Research
Our laboratory has diverse research interests that span microbial signaling, evolution, antimicrobial development, to the development of immunomodulatory therapeutics.
1. Elucidating the c-di-GMP signal transduction pathway in V. cholerae. A major focus of our laboratory is to use V. cholerae as a model system to discover fundamental principles about c-di-GMP signaling. To this end, we have shown that two transcription factors central in the regulation of biofilm formation and motility directly bind c-di-GMP. VpsR, the transcriptional activator of biofilm formation, is activated upon c-di-GMP binding while FlrA, the master regulator of motility, is inhibited. This results in an opposing regulatory pathway in which c-di-GMP acts as both a co- and anti-activator. Building on these studies we developed the first in vitro transcription system to show that c-di-GMP binding to VpsR drives it to induce open complex formation in RNA polymerase. A systematic analysis of c-di-GMP signaling in V. cholerae revealed high-specificity signaling indicating that c-di-GMP produced from different synthesis enzymes differentially impacts downstream phenotypes. We have also identified environmental factors that control c-di-GMP signaling and discovered that the intestinal cues bile and bicarbonate inversely control c-di-GMP levels, likely providing V. cholerae spatial cues within the human host. We have also demonstrated that the c-di-GMP-binding riboswitch Vc2 controls motility via inhibition of the downstream transcription factor TfoY. Finally, we have demonstrated a novel mechanism of gene regulation showing that Vc2 stabilizes a novel sRNA in cis by preventing its 3’ degradation. Below is a simplified model of the inverse regulation of biofilm formation and motility by c-di-GMP in V. cholerae.
2. Expanding our understanding of phenotypes regulated by c-di-GMP in V. cholerae. It has long been appreciated that c-di-GMP positively regulates biofilms and negatively impacts motility. However, it is known that the regulation of hundreds of genes changes when c-di-GMP levels are increased. We have recently discovered that c-di-GMP regulates numerous other phenotypes in V. cholerae including Type II Secretion, DNA repair, and stress responses to hydrogen peroxide. Furthermore, all of these traits are regulated as part of the VpsR/VpsT regulatory network, which also induces the genes necessary for biofilm formation, suggesting that these additional phenotypes lead to increased fitness of V. cholerae within a biofilm. Finally, we have shown that c-di-GMP also regulates cell curvature of V. cholerae. This cartoon shows a partial model of our understanding of c-di-GMP regulated phenotypes in V. cholerae.
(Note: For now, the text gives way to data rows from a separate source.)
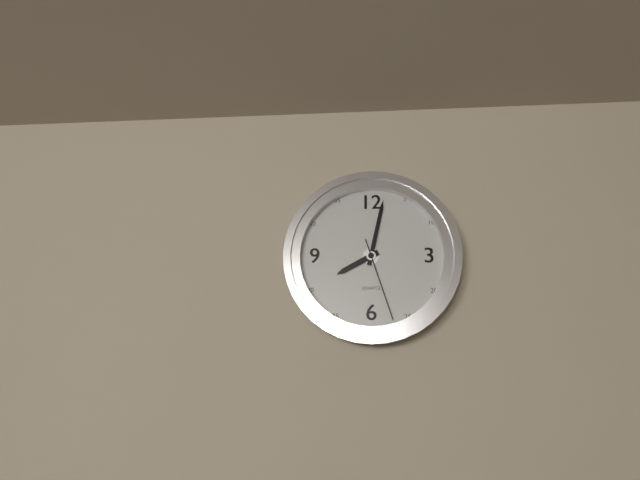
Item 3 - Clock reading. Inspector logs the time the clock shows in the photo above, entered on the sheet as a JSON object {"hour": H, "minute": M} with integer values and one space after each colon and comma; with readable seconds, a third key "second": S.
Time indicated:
{"hour": 8, "minute": 2, "second": 27}
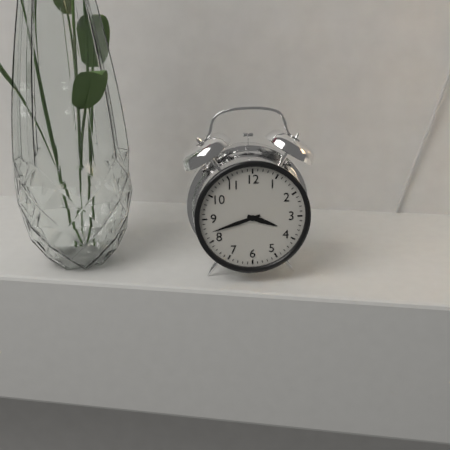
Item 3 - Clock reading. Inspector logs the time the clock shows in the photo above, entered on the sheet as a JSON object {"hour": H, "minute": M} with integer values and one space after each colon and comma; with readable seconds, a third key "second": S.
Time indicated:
{"hour": 3, "minute": 42}
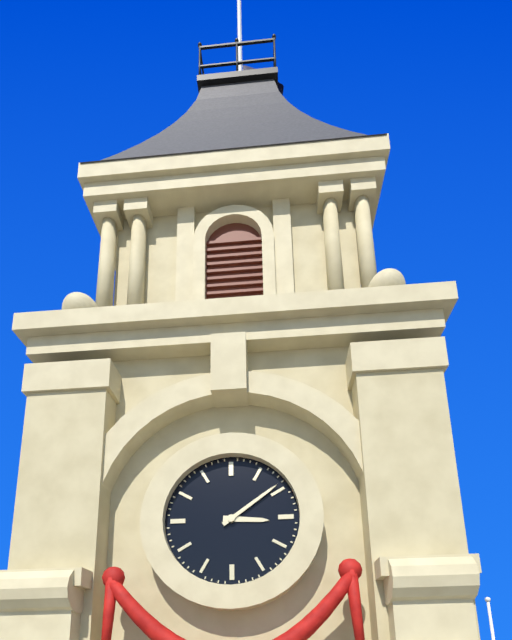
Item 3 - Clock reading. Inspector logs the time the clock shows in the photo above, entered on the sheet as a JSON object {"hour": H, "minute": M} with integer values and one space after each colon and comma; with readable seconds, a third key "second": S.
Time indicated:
{"hour": 3, "minute": 9}
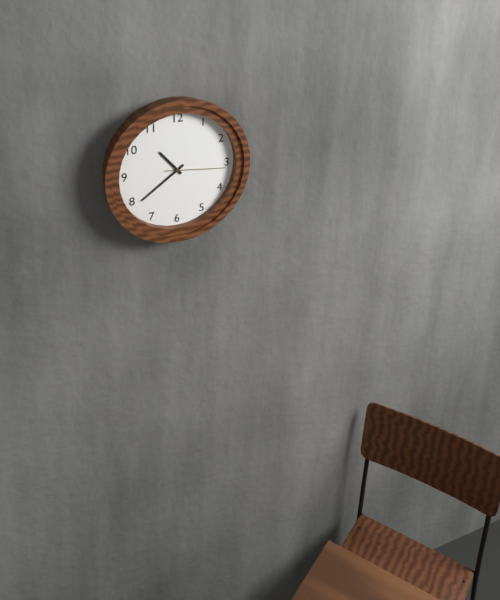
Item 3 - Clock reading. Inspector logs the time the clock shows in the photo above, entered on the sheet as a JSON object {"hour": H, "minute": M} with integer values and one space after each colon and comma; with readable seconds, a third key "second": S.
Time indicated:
{"hour": 10, "minute": 39, "second": 16}
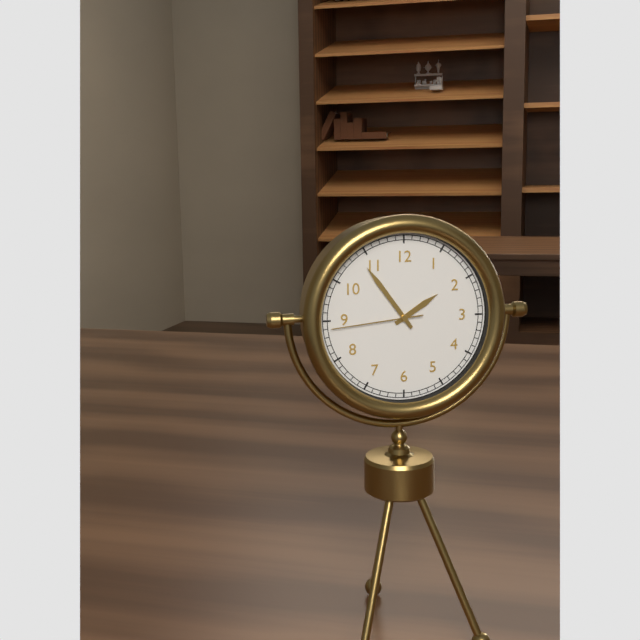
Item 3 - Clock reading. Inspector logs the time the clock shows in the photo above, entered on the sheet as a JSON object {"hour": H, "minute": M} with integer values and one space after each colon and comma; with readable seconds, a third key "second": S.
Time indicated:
{"hour": 1, "minute": 54, "second": 44}
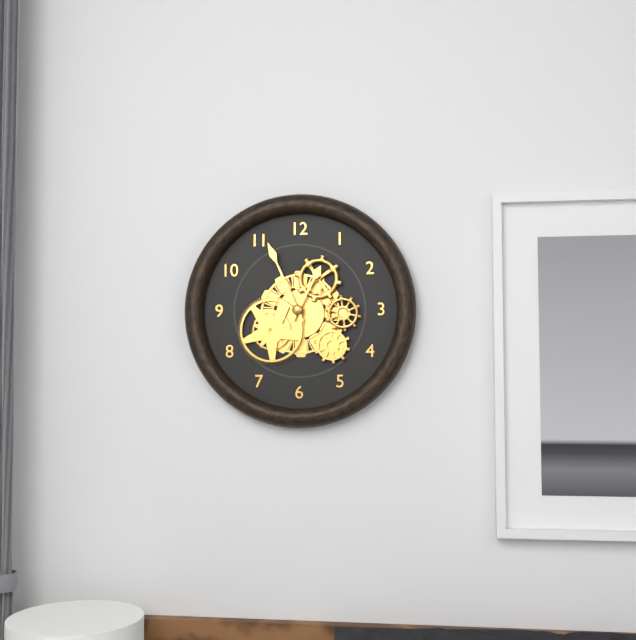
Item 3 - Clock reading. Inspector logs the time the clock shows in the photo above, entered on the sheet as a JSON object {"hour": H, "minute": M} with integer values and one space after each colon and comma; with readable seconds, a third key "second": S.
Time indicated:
{"hour": 12, "minute": 56}
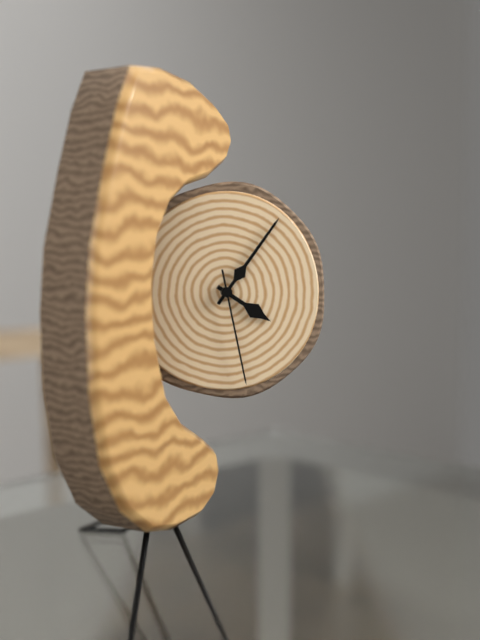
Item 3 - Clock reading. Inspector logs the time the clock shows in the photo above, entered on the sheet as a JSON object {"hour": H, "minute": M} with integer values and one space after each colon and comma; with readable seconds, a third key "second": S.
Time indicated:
{"hour": 4, "minute": 6, "second": 28}
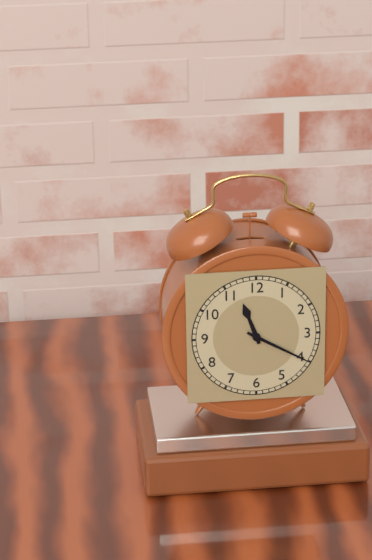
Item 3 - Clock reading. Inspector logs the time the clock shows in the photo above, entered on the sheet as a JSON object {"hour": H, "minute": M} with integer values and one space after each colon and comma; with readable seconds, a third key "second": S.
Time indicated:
{"hour": 11, "minute": 20}
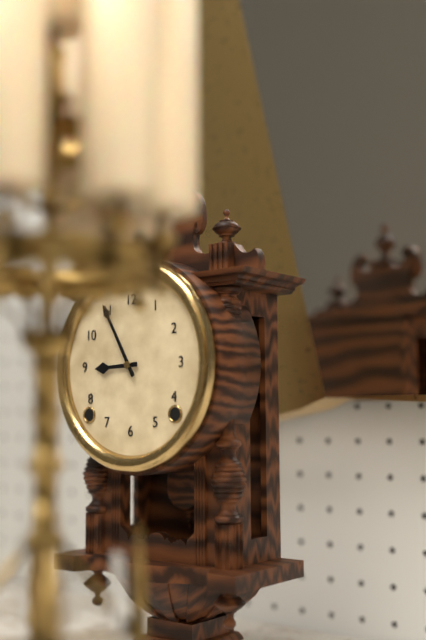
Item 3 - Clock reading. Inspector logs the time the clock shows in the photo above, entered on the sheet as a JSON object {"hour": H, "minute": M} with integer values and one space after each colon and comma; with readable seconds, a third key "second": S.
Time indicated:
{"hour": 8, "minute": 55}
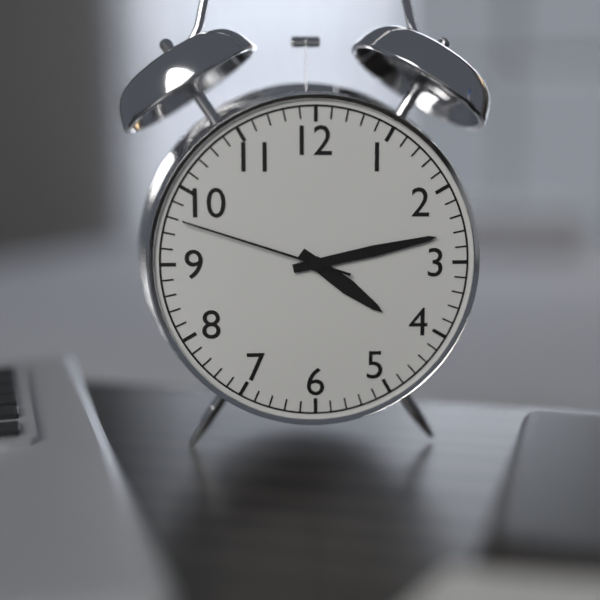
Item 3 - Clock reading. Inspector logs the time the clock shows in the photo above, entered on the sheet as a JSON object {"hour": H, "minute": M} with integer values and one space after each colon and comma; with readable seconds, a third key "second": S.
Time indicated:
{"hour": 4, "minute": 13, "second": 48}
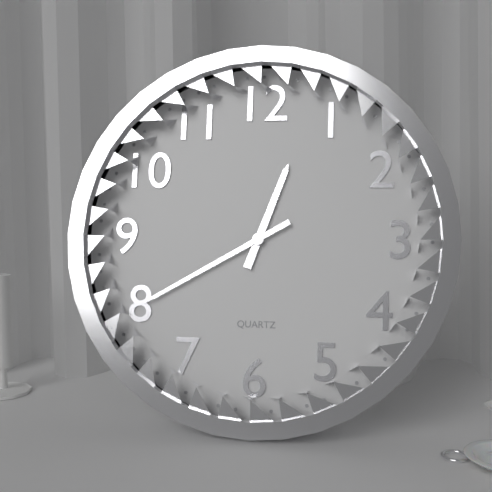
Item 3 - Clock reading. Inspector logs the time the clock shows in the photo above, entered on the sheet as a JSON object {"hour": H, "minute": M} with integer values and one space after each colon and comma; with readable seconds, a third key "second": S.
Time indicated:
{"hour": 12, "minute": 40}
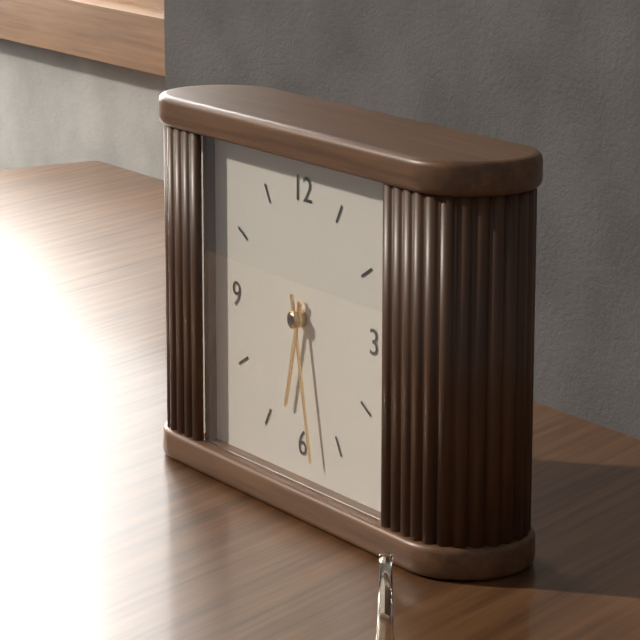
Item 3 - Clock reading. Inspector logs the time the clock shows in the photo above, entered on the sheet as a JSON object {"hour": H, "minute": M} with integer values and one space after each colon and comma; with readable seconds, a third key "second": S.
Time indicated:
{"hour": 6, "minute": 28}
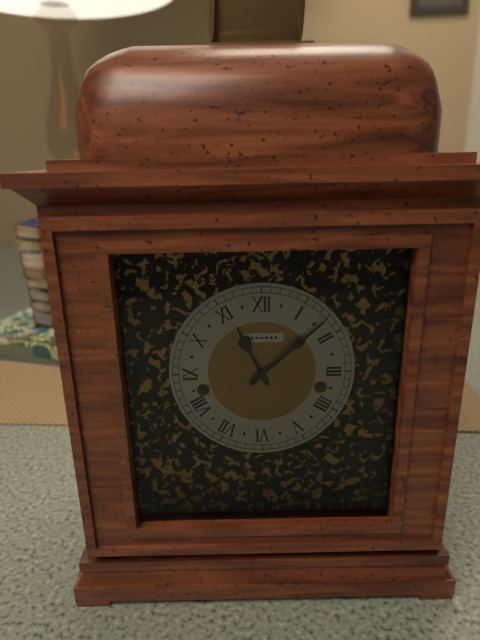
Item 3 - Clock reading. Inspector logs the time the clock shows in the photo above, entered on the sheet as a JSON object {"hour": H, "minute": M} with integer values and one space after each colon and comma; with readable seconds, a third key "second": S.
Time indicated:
{"hour": 11, "minute": 8}
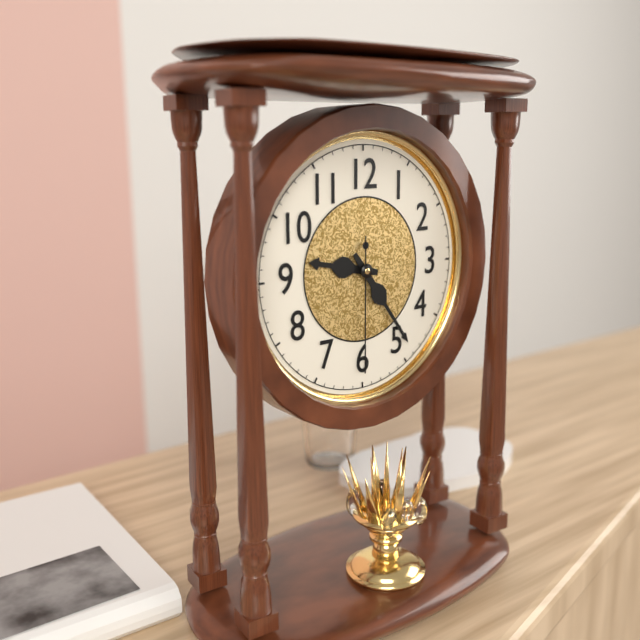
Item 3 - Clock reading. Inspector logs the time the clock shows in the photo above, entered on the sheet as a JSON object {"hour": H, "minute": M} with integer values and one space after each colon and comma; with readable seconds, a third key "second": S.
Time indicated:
{"hour": 9, "minute": 24, "second": 30}
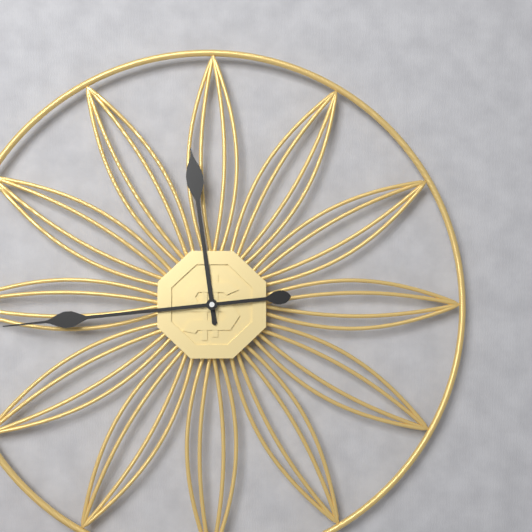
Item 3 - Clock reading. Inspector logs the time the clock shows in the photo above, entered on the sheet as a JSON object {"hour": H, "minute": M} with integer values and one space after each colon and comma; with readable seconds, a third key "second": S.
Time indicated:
{"hour": 11, "minute": 44}
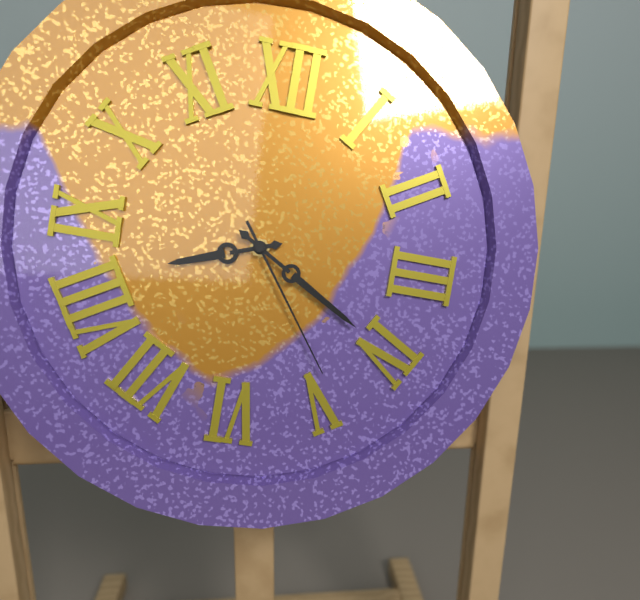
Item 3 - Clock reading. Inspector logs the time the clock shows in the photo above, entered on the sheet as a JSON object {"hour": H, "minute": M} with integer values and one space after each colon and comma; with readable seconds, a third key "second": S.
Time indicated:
{"hour": 8, "minute": 20, "second": 24}
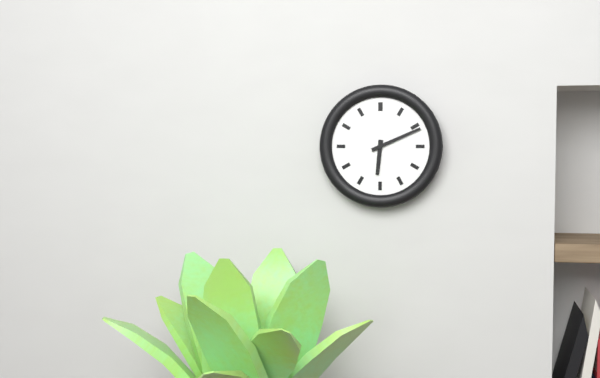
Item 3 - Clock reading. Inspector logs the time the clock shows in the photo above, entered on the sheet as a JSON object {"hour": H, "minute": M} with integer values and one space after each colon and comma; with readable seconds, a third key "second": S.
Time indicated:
{"hour": 6, "minute": 11}
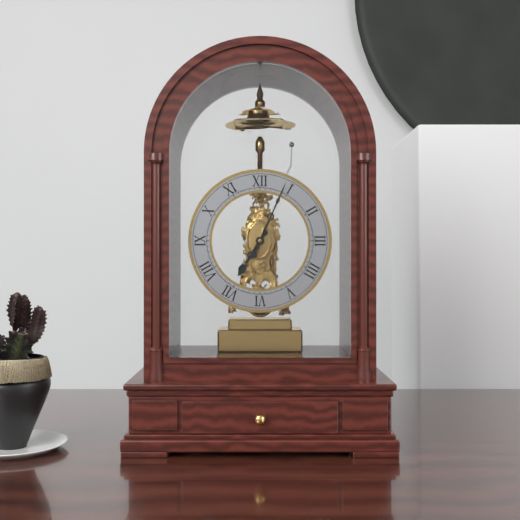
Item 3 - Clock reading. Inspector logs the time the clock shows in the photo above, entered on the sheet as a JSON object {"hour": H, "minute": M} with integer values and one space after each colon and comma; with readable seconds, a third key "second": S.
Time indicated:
{"hour": 7, "minute": 4}
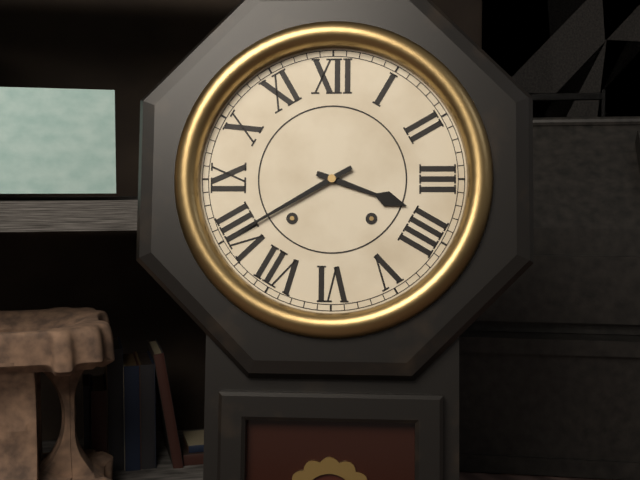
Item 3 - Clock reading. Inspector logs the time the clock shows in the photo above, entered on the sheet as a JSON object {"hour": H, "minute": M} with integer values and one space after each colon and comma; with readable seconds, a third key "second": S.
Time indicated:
{"hour": 3, "minute": 40}
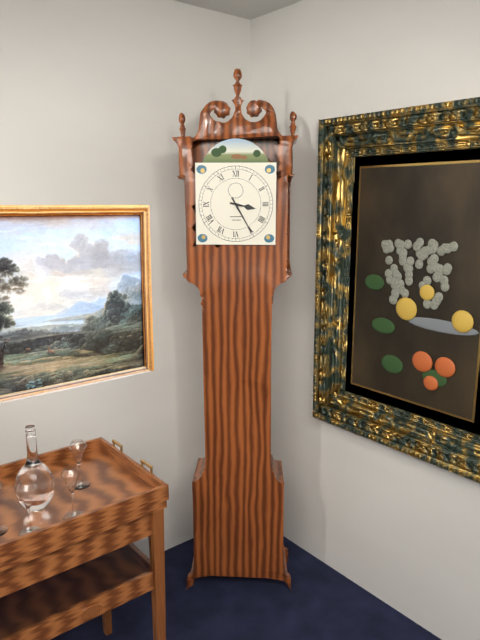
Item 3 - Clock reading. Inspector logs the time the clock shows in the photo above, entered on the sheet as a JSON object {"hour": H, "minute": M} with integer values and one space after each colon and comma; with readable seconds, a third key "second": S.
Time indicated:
{"hour": 3, "minute": 25}
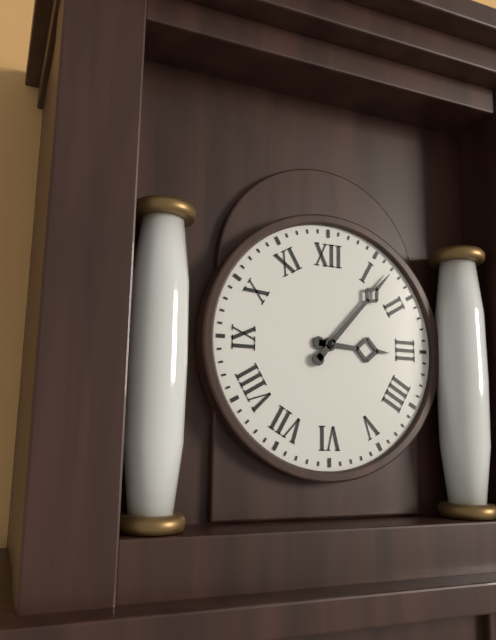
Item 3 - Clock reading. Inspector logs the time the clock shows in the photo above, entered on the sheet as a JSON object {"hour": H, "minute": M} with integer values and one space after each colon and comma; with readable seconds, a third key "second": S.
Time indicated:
{"hour": 3, "minute": 7}
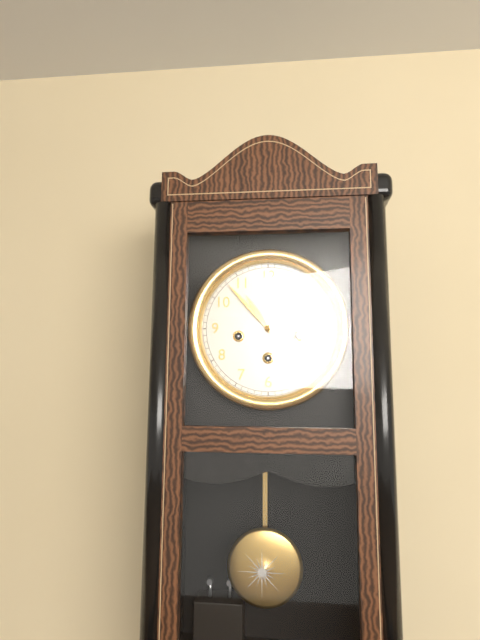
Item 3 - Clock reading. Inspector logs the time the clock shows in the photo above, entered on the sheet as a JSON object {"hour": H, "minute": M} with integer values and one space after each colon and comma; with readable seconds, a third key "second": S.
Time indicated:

3. Discovery of the first cyclic GMP-AMP signaling pathway in bacteria. The newest cyclic di-nucleotide to be discovered in bacteria is the signaling molecule cyclic GMP-AMP in 2012. This signal was shown to be synthesized by the enzyme DncV encoded on a genomic island that is specific to the 7th, and current, pandemic of V. cholerae. We recently found that cGAMP synthesized by DncV activates a putative unknown phospholipase, which we named CapV, to remodel the membrane of V. cholerae. CapV is found immediately 5’ of DncV on this genomic island, suggesting these genes are a functional cassette that can move by horizontal gene transfer. This work has identified the first ever bacterial protein receptor of cGAMP and has significant implications on the evolution of V. cholerae pandemics. In the cartoon below, El Tor V. cholerae is represented by the hot dog, and its acquisition of two unique genomic islands, VSP-1 and VSP-2, by ketchup and mustard. dncV and capV are both encoded in VSP-1. cGAMP and CapV are the founding members of a widespread phage defense system known as CBASS.
4. Discovering new phage defense and understanding phage evolution. Inspired by our discovery of CapV, we have used Vibrio cholerae as a model system to discover several other phage defense systems including AvcID, a toxin-antitoxin that depletes cellular deoxycytosines, and TgvAB, a Type IV restirction enzyme that restrict phages that possess 5-hydroxymethylcytosine modified DNA genomes. These discoveries led us to discovery that phages can overcome these defense using highly mutagenic single base repeats in the genome using a bet-hedging strategy. These repeats are known as contigency loci, and our work is the first to describe these in phages!